> **DIRECTIONS FOR THIS TASK**:
Nothing but the text belongs in the answer: the listing below, copied exactly, without pictures.

*** Opening EXERCISE INPUT ***

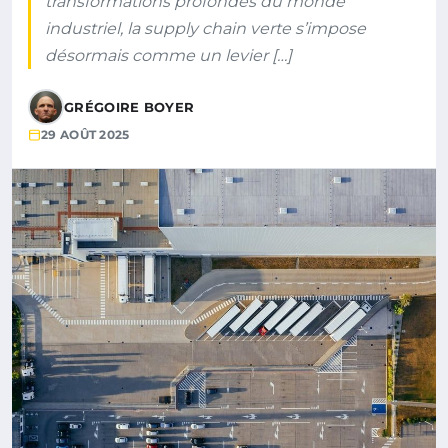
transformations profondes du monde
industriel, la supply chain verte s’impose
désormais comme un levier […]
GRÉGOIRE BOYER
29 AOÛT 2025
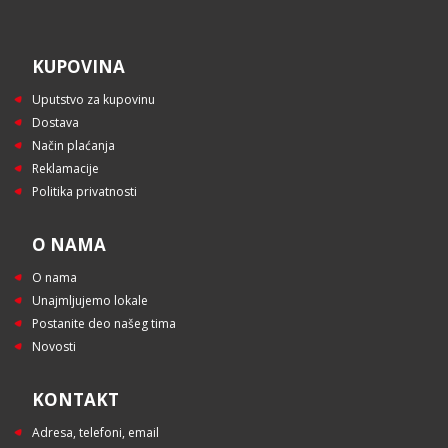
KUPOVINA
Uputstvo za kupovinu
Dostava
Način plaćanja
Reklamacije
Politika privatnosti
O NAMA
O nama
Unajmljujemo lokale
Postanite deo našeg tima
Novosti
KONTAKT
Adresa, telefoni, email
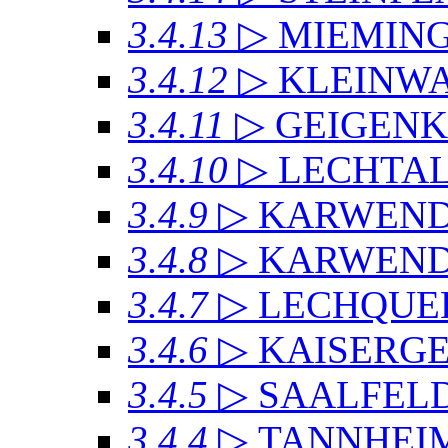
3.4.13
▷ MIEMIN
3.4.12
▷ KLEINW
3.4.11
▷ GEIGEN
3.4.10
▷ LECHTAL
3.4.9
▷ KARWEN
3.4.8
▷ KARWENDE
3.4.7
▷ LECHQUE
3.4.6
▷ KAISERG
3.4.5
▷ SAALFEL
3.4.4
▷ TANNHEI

*** Closing EXERCISE INPUT ***

> **REPLY TO THE EXERCISE**:
transformations profondes du monde
industriel, la supply chain verte s’impose
désormais comme un levier […]
GRÉGOIRE BOYER
29 AOÛT 2025
KUPOVINA
Uputstvo za kupovinu
Dostava
Način plaćanja
Reklamacije
Politika privatnosti
O NAMA
O nama
Unajmljujemo lokale
Postanite deo našeg tima
Novosti
KONTAKT
Adresa, telefoni, email
3.4.13
▷ MIEMIN
3.4.12
▷ KLEINW
3.4.11
▷ GEIGEN
3.4.10
▷ LECHTAL
3.4.9
▷ KARWEN
3.4.8
▷ KARWENDE
3.4.7
▷ LECHQUE
3.4.6
▷ KAISERG
3.4.5
▷ SAALFEL
3.4.4
▷ TANNHEI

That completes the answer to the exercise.